L’aversion au risque pèse sur l’euro
L’inflation annuelle de la zone euro est montée à 2,5 % en mars, au plus haut depuis janvier 2025, et au-dessus de la cible de 2 % de la BCE (Banque centrale européenne). La présidente de la BCE, Christine Lagarde, a déclaré que la politique restera restrictive (taux maintenus élevés pour freiner la hausse des prix) jusqu’à ce que l’inflation revienne durablement à la cible. Nordea a prévu quatre hausses de taux de 0,25 point (une hausse de 0,25 % du taux directeur) à partir de juin. La note a indiqué que la hausse des prix reste large même si le conflit se termine. Le dollar canadien peut être soutenu par la hausse des prix du pétrole, car le Canada est le principal exportateur de pétrole brut vers les États-Unis. Le WTI (pétrole de référence américain West Texas Intermediate) était en hausse de plus de 7 %, près de 96,90 $ le baril.
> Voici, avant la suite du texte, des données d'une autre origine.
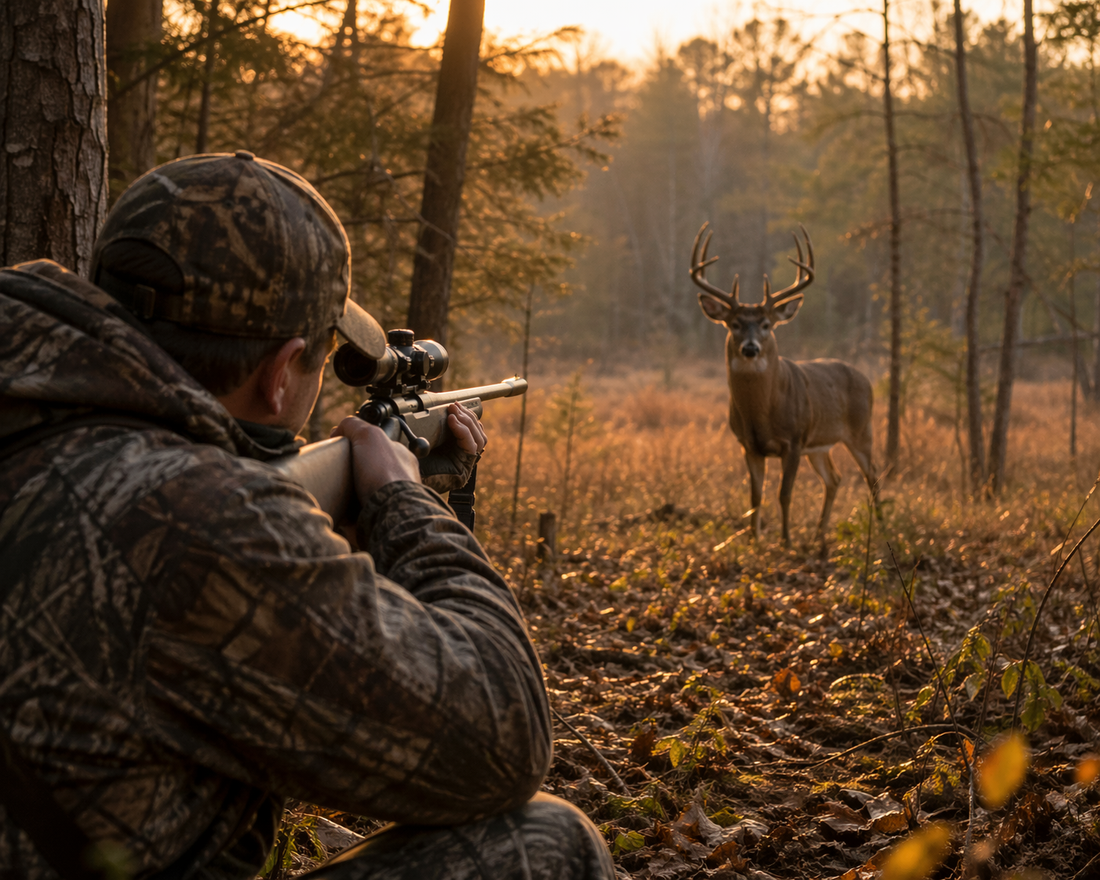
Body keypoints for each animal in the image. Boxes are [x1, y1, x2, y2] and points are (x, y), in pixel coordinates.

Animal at [690, 222, 878, 546]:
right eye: (734, 324)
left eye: (767, 324)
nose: (750, 348)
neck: (763, 413)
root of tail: (867, 379)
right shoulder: (748, 445)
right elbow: (755, 497)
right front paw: (754, 541)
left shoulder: (794, 440)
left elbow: (784, 494)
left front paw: (786, 541)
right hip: (819, 446)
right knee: (834, 478)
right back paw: (818, 536)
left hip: (860, 431)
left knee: (874, 476)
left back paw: (883, 528)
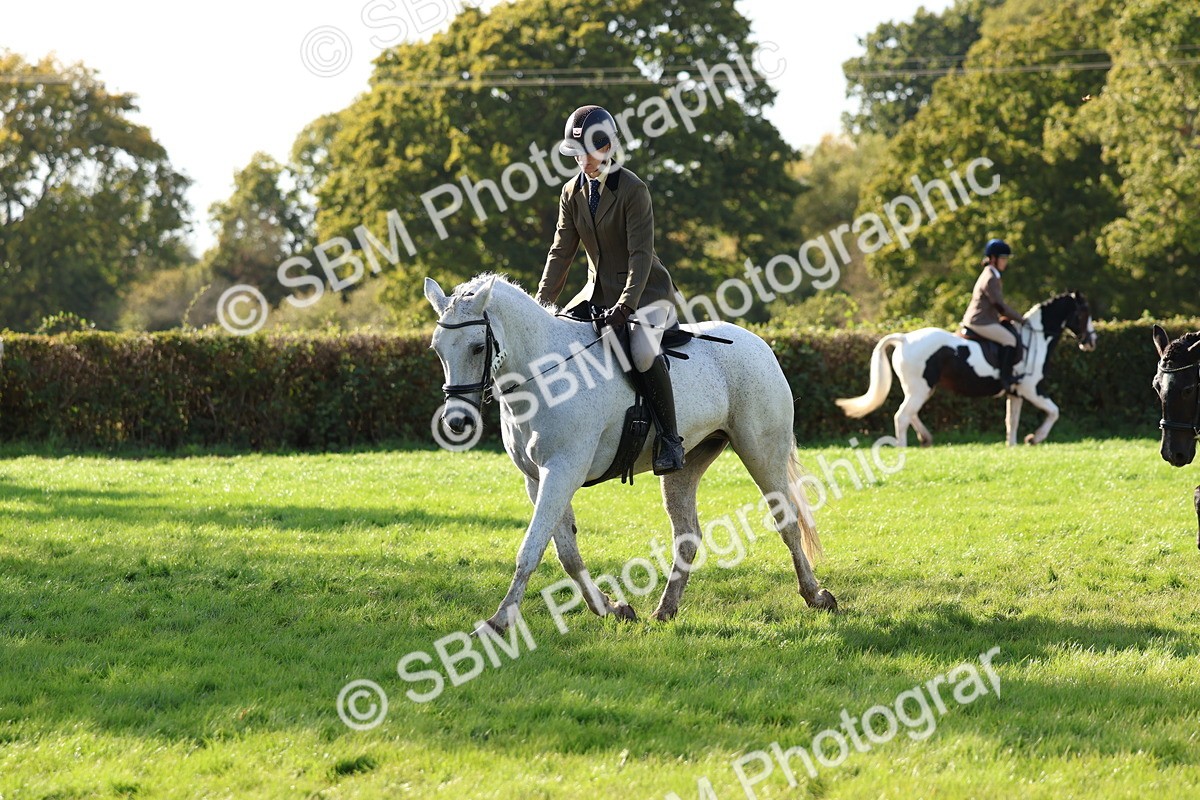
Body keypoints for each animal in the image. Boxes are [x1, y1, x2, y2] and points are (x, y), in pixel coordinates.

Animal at [424, 273, 837, 634]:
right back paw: (666, 610)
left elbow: (531, 549)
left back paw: (816, 596)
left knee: (786, 519)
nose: (457, 421)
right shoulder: (537, 478)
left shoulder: (562, 472)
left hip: (760, 451)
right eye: (437, 349)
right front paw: (612, 608)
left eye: (478, 347)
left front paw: (498, 621)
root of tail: (758, 344)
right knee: (687, 534)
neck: (543, 374)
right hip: (685, 464)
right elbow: (566, 552)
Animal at [836, 292, 1097, 447]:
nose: (1092, 341)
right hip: (920, 389)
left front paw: (1012, 446)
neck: (1035, 340)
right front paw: (1035, 438)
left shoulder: (1016, 393)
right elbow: (1054, 411)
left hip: (920, 389)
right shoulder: (1031, 389)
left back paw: (925, 438)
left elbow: (1011, 422)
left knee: (910, 413)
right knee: (902, 416)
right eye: (1084, 312)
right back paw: (903, 447)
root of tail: (905, 338)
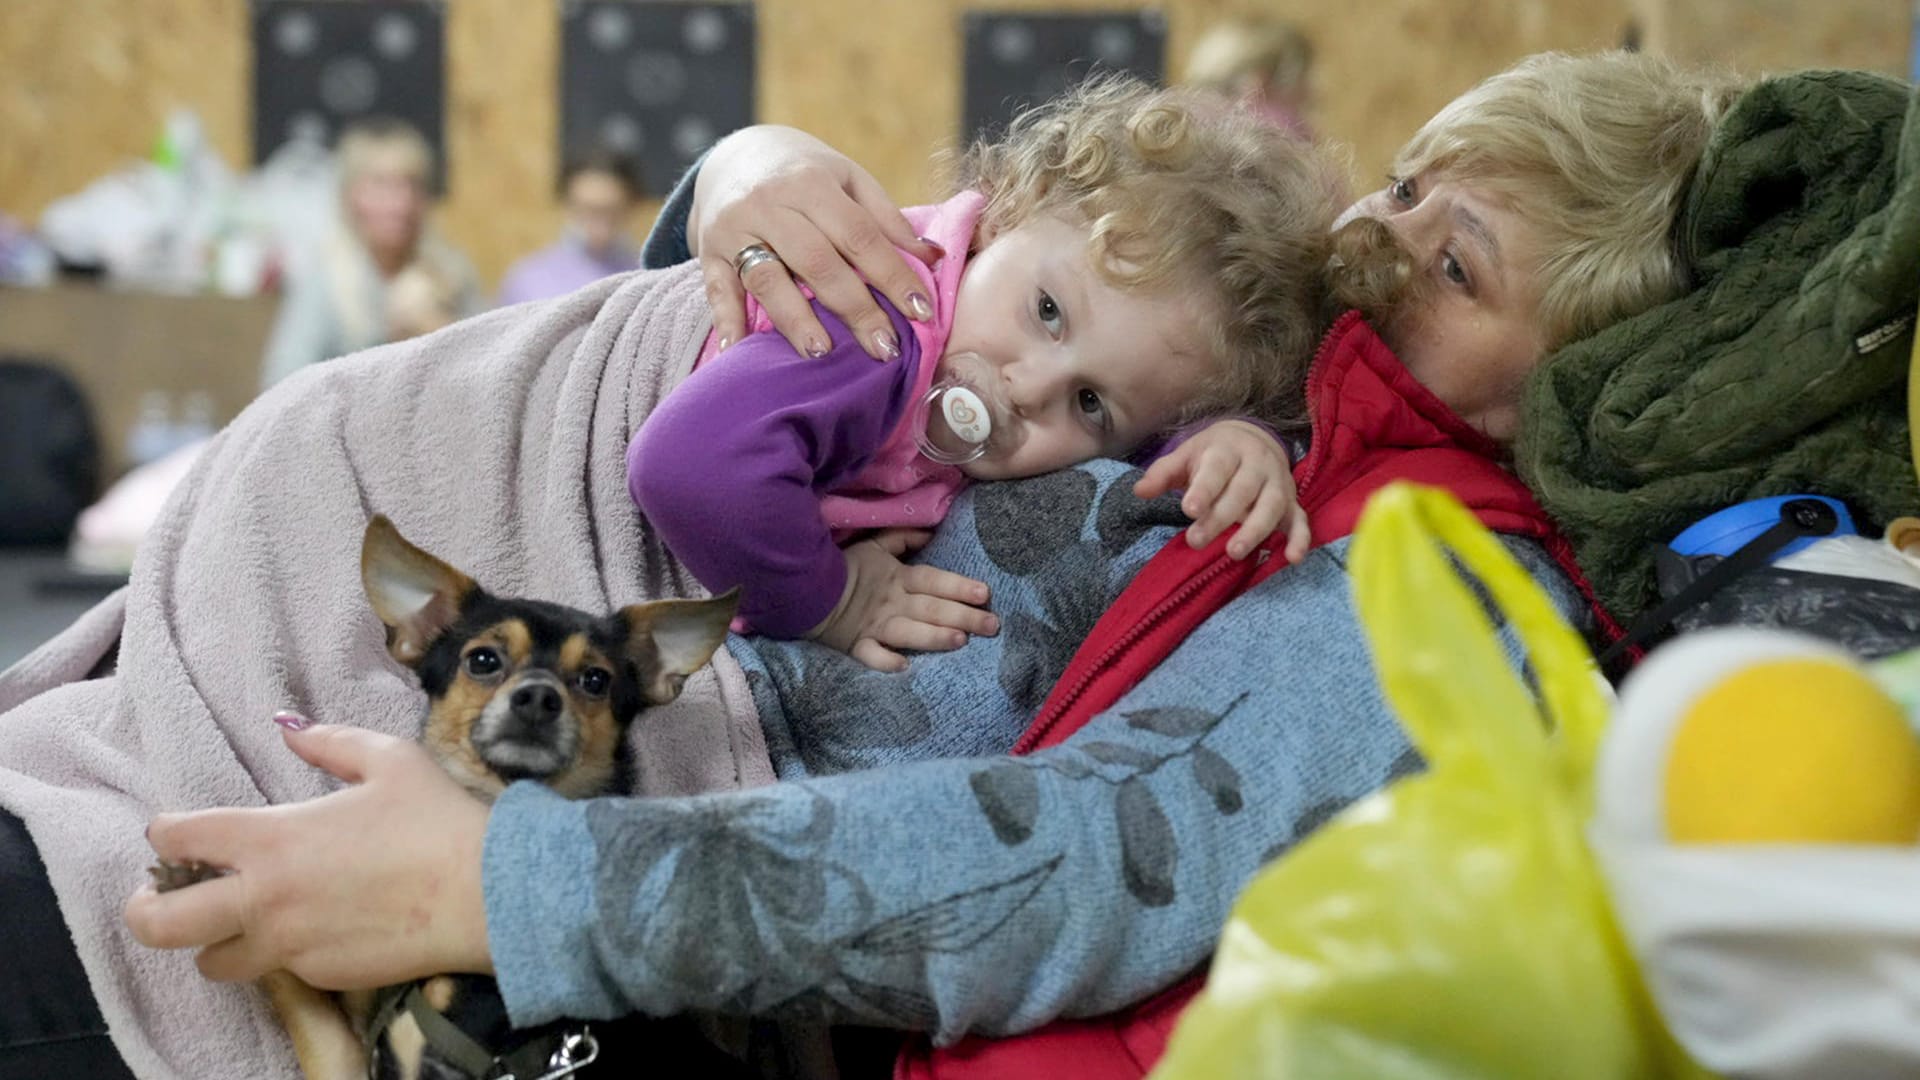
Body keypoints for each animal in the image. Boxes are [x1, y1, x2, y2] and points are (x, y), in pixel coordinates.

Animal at [157, 515, 737, 1076]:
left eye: (595, 680)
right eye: (482, 661)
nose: (538, 697)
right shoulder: (355, 1039)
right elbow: (302, 1000)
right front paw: (199, 879)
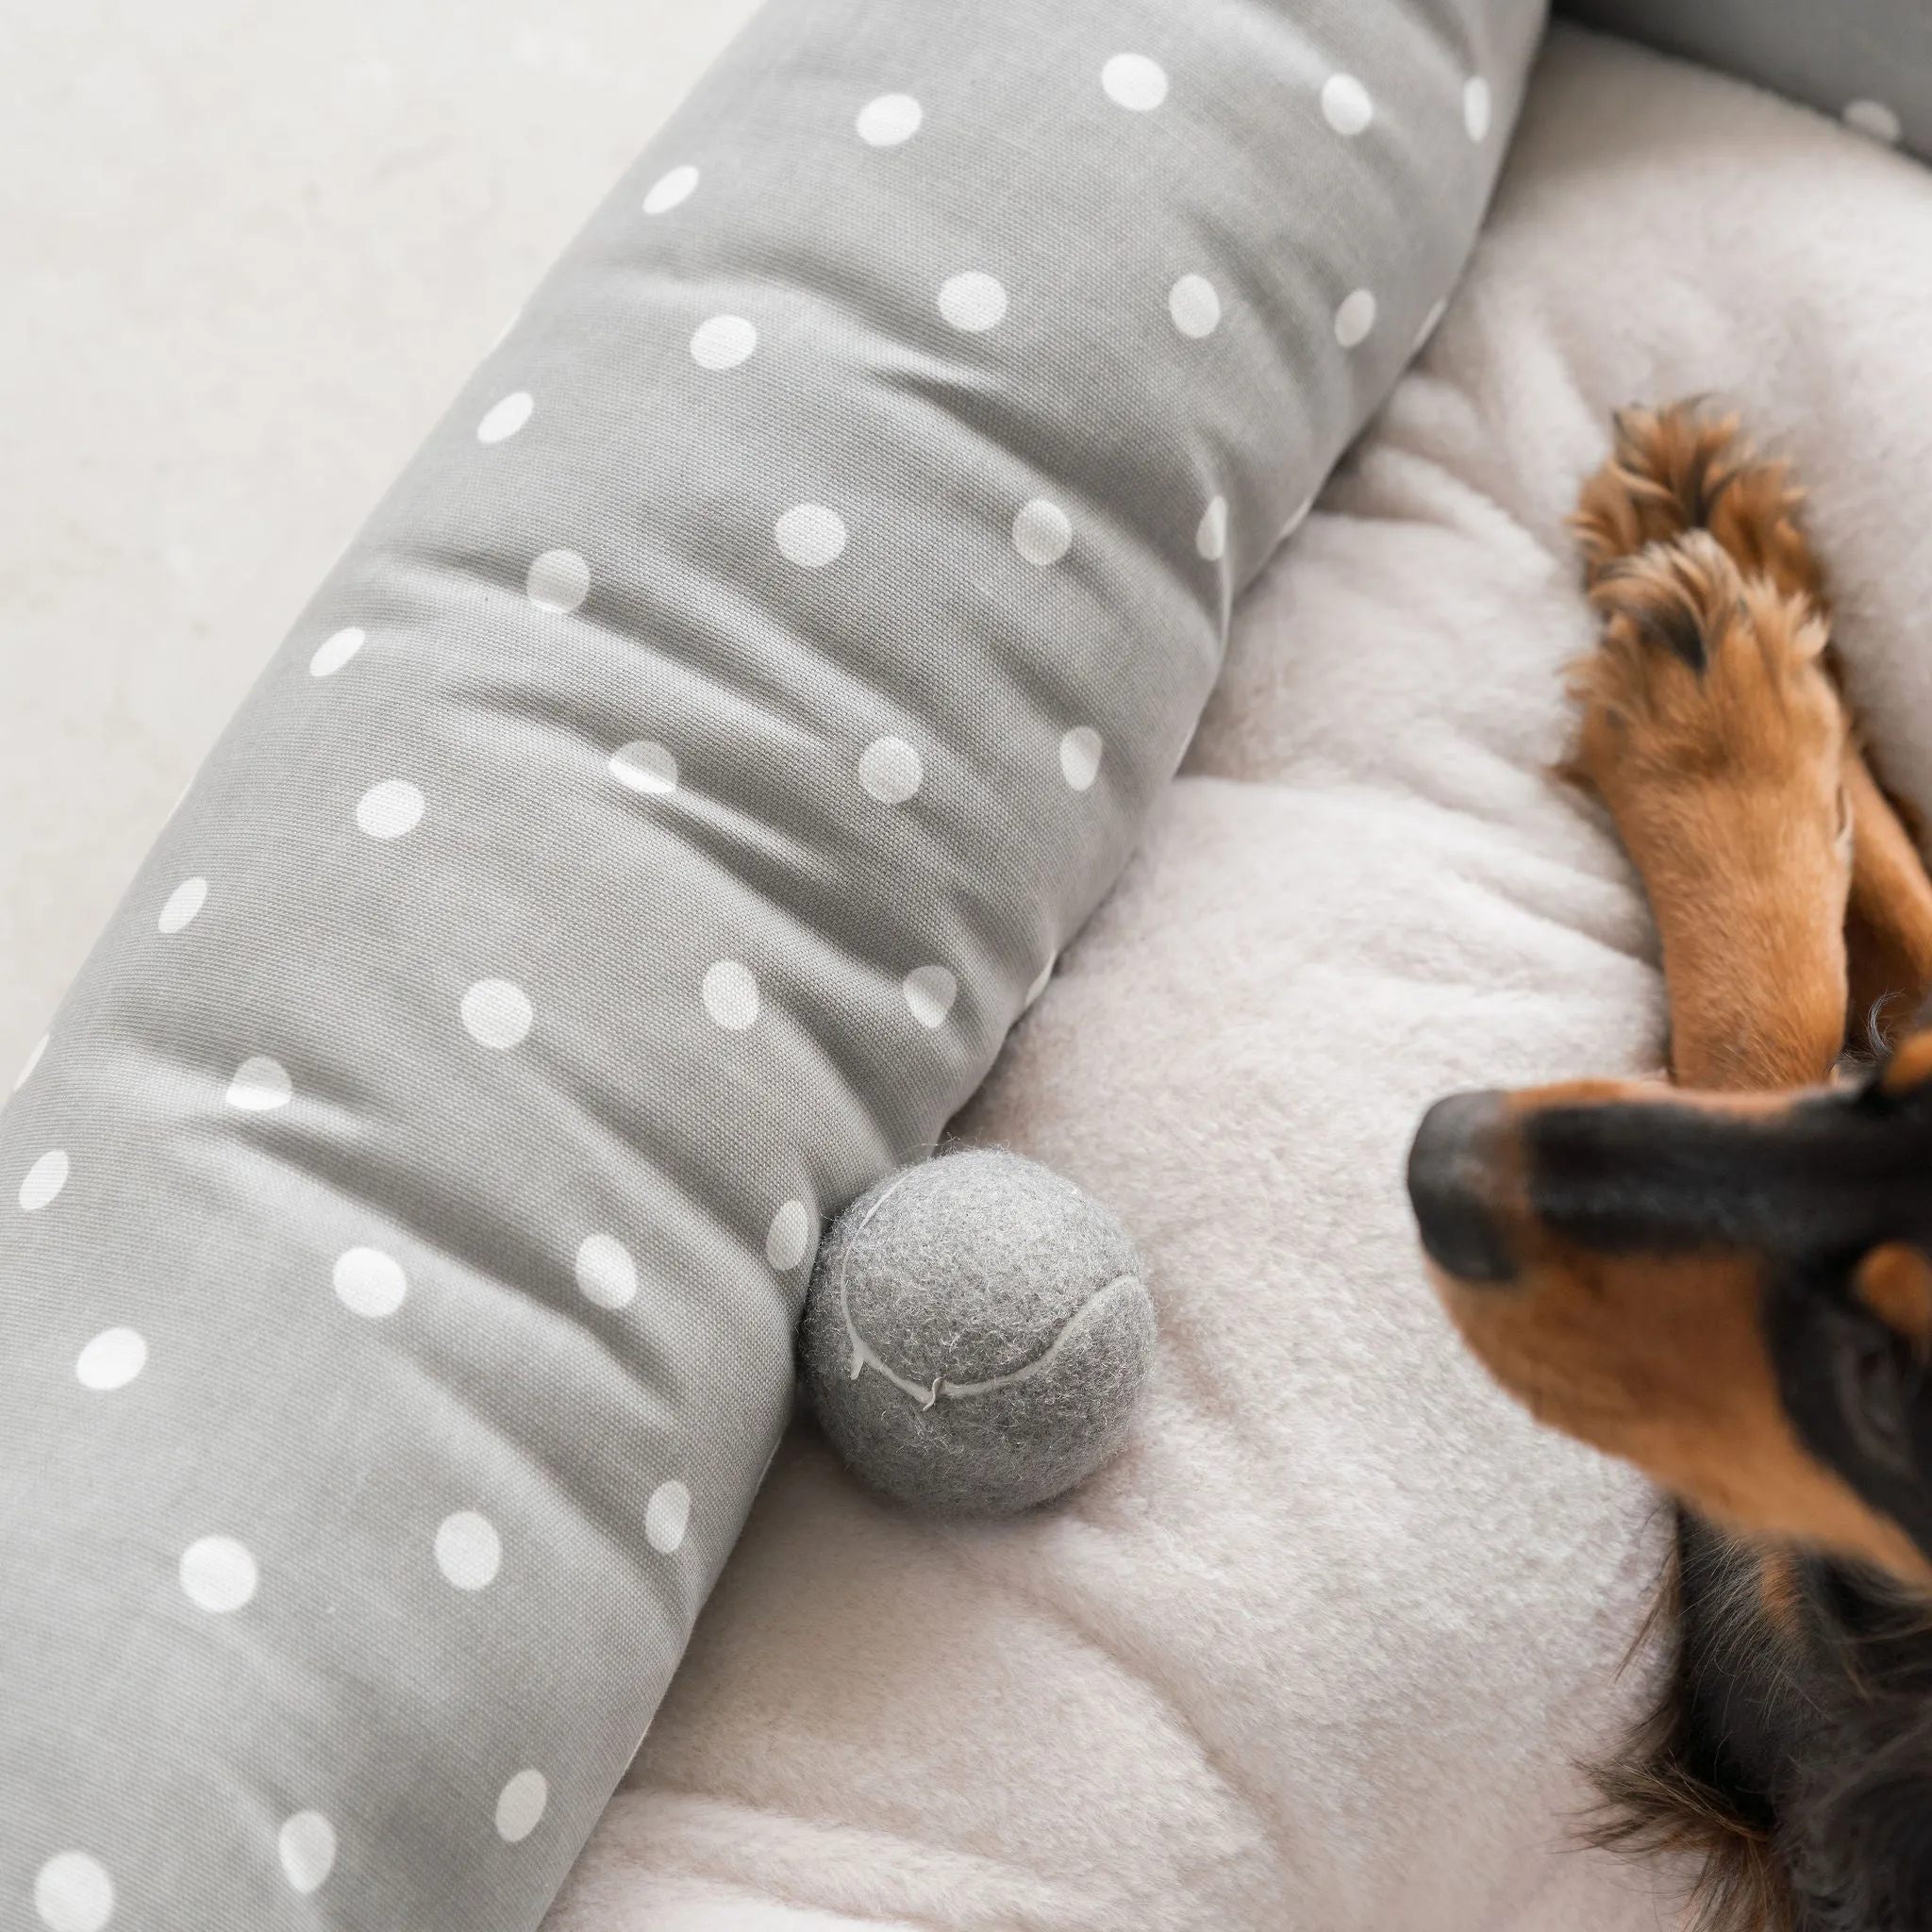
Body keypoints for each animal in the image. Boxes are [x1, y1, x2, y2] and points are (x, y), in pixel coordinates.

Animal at [1414, 399, 1932, 1924]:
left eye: (1885, 1387)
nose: (1437, 1151)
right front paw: (1739, 567)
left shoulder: (1794, 1669)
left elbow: (1768, 1032)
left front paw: (1716, 720)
Le pétrole a augmenté avec le retour des tensions États-Unis–Iran et les inquiétudes autour d’un possible blocus du détroit d’Ormuz (passage maritime clé pour le transport mondial de pétrole). Le CAD (dollar canadien) est aussi lié aux taux de la Banque du Canada, à l’inflation, à la balance commerciale (différence entre exportations et importations), au sentiment de marché et aux conditions économiques américaines.Le dollar canadien soutenu par le pétrole
L’échec des discussions États-Unis–Iran crée un climat « risk-off » (les investisseurs évitent le risque), ce qui pèse sur l’euro. Avec un blocus américain des ports iraniens qui débute aujourd’hui, il faut s’attendre à une incertitude persistante qui pousse les investisseurs à s’éloigner des monnaies comme l’EUR. Cela incite à la prudence sur toute position acheteuse en euro (pari sur une hausse). L’euro subit aussi des pressions internes : l’inflation de mars a atteint 2,5 %, restant au-dessus de la cible de la Banque centrale européenne. Une situation comparable a été observée début 2022, quand des tensions géopolitiques en Europe ont fait baisser l’euro alors même que l’inflation augmentait et préparait de futures hausses de taux. La peur géopolitique actuelle devrait pour l’instant l’emporter sur le ton plus strict de la BCE (volonté de garder des taux élevés). De l’autre côté, le dollar canadien profite fortement de la hausse du pétrole, le brut WTI se négociant près de 97 $ le baril. Comme le Canada exporte plus de 4 millions de barils par jour, surtout vers les États-Unis, ces prix plus élevés renforceront directement sa balance commerciale et soutiendront la monnaie. Cela rend le CAD plus attractif dans l’environnement actuel. Cette différence nette entre un euro en difficulté et un dollar canadien soutenu par les matières premières (monnaie portée par un produit comme le pétrole) indique une perspective baissière (attente de baisse) pour la paire EUR/CAD. Une stratégie prudente consiste à acheter des options de vente (« put », contrat qui peut gagner si le prix baisse) sur EUR/CAD pour les prochaines semaines. Cette approche permet de profiter d’une baisse possible tout en définissant et limitant le risque maximum. Nous devons aussi nous préparer à une hausse de la volatilité (fortes variations de prix), car les menaces sur l’offre de pétrole via le détroit d’Ormuz créent souvent une incertitude durable. En 2019, des tensions similaires ont entraîné des mouvements brusques et imprévisibles sur les marchés de l’énergie et des devises. Cette volatilité plus élevée rend les options plus chères, mais reflète aussi l’ampleur des opportunités et des risques.